First, here’s an easy trick that works pre-2.0: never pass a string of length 1 to IndexOf() or LastIndexOf(). Instead, pass a character:
Works, but slower: someString.IndexOf(“&”)
Faster and more self-evident as to intent: someString.IndexOf(‘&’)
For you VB’ers, that’s: someString.IndexOf(“&”C)
The exception, of course, is if the character you’re searching for is (or might be) a letter that requires culture-sensitive matching, such as a letter with an accent or ligature. But in most real-world cases I’ve encountered, that’s not true.
Which is a great lead-in to the rest of this post, which is that an awful lot of data scrubbing and parsing is against data that’s never going to need culture-sensitive matching or ordering. Even in data that has some culture-specific content, there are likely to be many columns that have none (for example, most product codes and other natural keys are pure alphanumeric).
When you don’t have to deal with cultural issues, you can make ordinal comparisons, which is straight character-by-character matching. This is significantly less expensive than culture-sensitive comparisons, which have to access lookup tables of characters that are considered matches.
Disclaimer: as with all speed optimization techniques, don’t go crazy. If you slow yourself down to think about every string comparison you make in your code to decide what comparison method to invoke, you’ll lose more than you’ll gain. I’m speaking here of routines that handle strictly simple ASCII data and make more than one or two comparisons.
Given the potential gains for ordinal comparisons, you should study and implement the CLR 2.0 recommendations for string comparisons. The short version, confining the discussion to the use of ordinal comparisons, is summarized below.
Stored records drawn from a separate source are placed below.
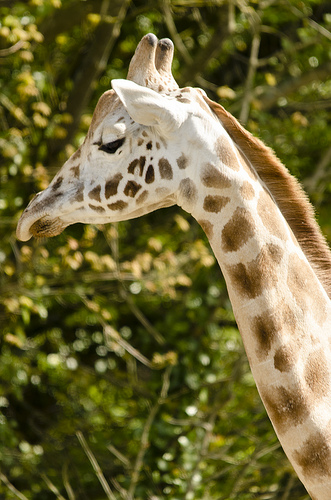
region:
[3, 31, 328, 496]
giraffe standing in front of tree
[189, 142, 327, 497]
brown spots on giraffe's neck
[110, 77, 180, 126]
white ear of girafee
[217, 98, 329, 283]
brown mane on giraffe's neck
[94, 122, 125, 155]
eye of the giraffe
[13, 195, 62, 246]
mouth of the giraffe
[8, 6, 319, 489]
trees behind the giraffe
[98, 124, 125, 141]
white eyelid of the giraffe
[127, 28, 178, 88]
short horns of the giraffe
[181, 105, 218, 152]
white spot on giraffe's head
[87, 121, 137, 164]
Eyes of a giraffe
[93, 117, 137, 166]
Eye of a giraffe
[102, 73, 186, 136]
Ear of a giraffe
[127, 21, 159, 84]
Horn of a giraffe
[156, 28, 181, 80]
Horn of a giraffe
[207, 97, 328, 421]
Neck of a giraffe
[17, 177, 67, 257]
Mouth of a giraffe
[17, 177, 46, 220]
Nose of a giraffe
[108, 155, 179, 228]
Dots of a giraffe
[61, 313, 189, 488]
This is a tree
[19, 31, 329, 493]
giraffe standing in front of green trees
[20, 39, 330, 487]
head and neck of giraffe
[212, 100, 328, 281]
short hair of mane on giraffe's neck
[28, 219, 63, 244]
bottom lip of giraffe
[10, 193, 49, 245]
top lip of giraffe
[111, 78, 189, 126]
white ear of giraffe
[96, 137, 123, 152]
black eyelashes of giraffe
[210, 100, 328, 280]
brown hair of giraffe's mane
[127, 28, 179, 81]
two tiny horns on giraffe's head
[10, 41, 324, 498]
this is a giraffe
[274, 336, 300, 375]
a brown spot on the giraffe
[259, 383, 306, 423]
a brown spot on the giraffe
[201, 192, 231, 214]
a brown spot on the giraffe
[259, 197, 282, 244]
a brown spot on the giraffe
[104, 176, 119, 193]
a brown spot on the giraffe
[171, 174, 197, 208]
a brown spot on the giraffe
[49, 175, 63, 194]
a brown spot on the giraffe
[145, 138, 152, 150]
a brown spot on the giraffe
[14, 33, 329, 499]
The head and neck of a giraffe.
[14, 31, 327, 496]
The head neck of a giraffe.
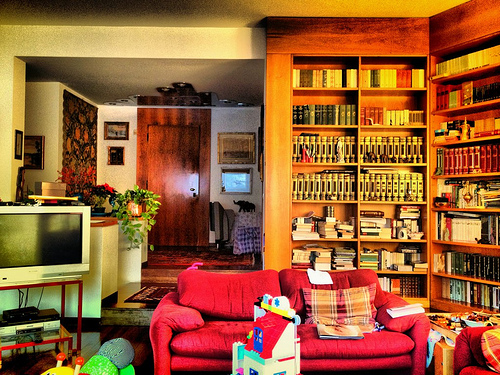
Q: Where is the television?
A: To the left of a red couch.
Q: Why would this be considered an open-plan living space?
A: Because there is no wall separating the front hall from the living room.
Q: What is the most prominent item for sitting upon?
A: A red sofa.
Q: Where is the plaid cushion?
A: On the red sofa.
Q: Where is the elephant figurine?
A: In the front hallway, on a purple, polks-dot table cloth.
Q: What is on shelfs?
A: Books.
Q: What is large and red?
A: Couch.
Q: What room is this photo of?
A: Livingroom.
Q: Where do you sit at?
A: The sofa.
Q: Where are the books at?
A: Book shelves.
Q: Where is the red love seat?
A: Living room.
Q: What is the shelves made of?
A: Wood.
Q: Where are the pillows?
A: On the couch.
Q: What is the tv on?
A: A stand.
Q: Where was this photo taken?
A: In a living room.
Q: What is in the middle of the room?
A: A couch.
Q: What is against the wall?
A: Shelves.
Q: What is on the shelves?
A: Books.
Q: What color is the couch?
A: The couch is red.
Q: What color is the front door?
A: The front door is brown.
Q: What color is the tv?
A: The tv is silver.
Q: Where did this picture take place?
A: It took place in the living room.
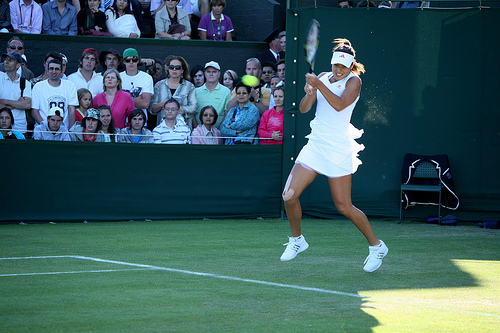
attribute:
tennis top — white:
[305, 70, 367, 142]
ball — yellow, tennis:
[240, 72, 259, 87]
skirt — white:
[295, 123, 364, 175]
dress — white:
[290, 72, 379, 179]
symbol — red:
[329, 81, 344, 94]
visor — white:
[329, 49, 356, 71]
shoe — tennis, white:
[268, 229, 318, 274]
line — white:
[84, 252, 273, 284]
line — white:
[16, 267, 113, 274]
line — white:
[4, 252, 74, 261]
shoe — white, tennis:
[360, 239, 389, 274]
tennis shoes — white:
[263, 231, 405, 276]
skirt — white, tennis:
[294, 137, 361, 180]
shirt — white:
[28, 79, 80, 128]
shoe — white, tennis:
[278, 228, 314, 262]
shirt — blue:
[235, 117, 248, 134]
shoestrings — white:
[284, 238, 301, 249]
Note that the last item is the most important to remember.
1) == makes ordinal comparisons.
2) String.Equals() makes ordinal comparisons by default.
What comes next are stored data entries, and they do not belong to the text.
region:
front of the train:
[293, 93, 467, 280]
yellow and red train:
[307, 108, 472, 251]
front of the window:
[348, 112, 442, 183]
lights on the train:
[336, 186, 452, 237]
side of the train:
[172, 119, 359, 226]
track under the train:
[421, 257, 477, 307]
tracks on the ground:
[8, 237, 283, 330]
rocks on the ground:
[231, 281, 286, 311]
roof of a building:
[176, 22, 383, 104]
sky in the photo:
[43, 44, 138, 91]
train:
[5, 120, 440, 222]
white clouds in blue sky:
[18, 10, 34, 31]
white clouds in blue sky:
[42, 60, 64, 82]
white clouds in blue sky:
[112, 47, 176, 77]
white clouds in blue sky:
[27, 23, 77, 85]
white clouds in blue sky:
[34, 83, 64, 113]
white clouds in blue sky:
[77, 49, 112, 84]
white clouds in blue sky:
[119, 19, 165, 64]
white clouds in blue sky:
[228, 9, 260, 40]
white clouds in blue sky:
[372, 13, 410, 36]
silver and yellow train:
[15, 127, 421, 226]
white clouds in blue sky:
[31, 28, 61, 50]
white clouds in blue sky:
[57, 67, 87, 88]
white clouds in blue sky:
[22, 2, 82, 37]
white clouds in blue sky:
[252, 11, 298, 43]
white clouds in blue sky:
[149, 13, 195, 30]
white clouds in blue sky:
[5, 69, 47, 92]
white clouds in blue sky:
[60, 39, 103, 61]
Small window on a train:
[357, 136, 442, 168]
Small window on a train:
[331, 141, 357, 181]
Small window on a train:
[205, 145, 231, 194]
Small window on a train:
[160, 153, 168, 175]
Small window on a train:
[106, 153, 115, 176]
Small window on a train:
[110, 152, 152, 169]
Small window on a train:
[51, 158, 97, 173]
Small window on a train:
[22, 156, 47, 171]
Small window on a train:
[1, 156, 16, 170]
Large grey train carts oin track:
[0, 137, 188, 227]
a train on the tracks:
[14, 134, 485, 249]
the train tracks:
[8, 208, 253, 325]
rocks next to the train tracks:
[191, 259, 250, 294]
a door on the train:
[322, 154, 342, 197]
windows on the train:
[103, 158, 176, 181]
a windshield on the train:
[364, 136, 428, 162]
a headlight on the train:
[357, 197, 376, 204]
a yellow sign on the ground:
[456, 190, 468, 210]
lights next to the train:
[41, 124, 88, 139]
3) String.IndexOf(char) and String.LastIndexOf(char) default to ordinal.
4) String.CompareOrdinal() is of course, an ordinal compare (and was around prior to CLR 2.0).
5) ToUpper() and ToLower() default to the current culture and cannot be made to do ordinal comparisons.
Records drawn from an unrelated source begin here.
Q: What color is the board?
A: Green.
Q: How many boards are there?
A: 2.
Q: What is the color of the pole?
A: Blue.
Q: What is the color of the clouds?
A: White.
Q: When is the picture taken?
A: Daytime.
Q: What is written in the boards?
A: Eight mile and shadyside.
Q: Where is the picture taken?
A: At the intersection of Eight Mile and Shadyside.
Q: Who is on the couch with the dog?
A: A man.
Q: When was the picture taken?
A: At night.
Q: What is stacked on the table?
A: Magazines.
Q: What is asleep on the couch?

6) All other string comparison methods default to culture-sensitive comparisons but can be overridden by passing StringComparison.Ordinal or StringComparison.OrdinalIgnoreCase.
In other words … IndexOf(string), LastIndexOf(string), StartsWith(), EndsWith(), Compare() and CompareTo() all need to be told if you want an ordinal comparison.
Works, but slower: someString.IndexOf(someSearchValue)
Faster: someString.IndexOf(someSearchValue,StringComparison.Ordinal)
Yes, it’s a lot more typing, but thank God for Intellisense.
Slightly less performant but still better than culture-sensitive comparisons is StringComparison.OrdinalIgnoreCase, which will ignore the case of letters. As a bonus, OrdinalIgnoreCase can often save you the extra step of forcing the string to be compared or searched to a known case that matches your comparison terms. In other words, it will generally save you calls to ToUpper() or ToLower().
Disclaimer: if there is a good chance that a method may need to at least optionally support culture-sensitive comparisons at some point in the foreseeable future, you will probably want to pass a StringComparison member to your routine just like the new String method overrides do, or use some other means to configure string comparisons.
A few other twists. Consider alternatives like the following that present an easier job to the runtime:
someString.StartsWith(“A”) vs someString[0] == ‘A’
someString.EndsWith(“Z”) vs SomeString[someString.Length – 1] == ‘Z’
You may or may not like the trade-off in readability. Personally I find someString[0] == someChar more readable than StartsWith, but I find the EndsWith() example a tougher call. Your mileage may vary, but again, you would only even think of these issues when you are in an expensive routine with lots of such calls, or a single such call in a loop.
What tricks do you use to speed up string comparisons?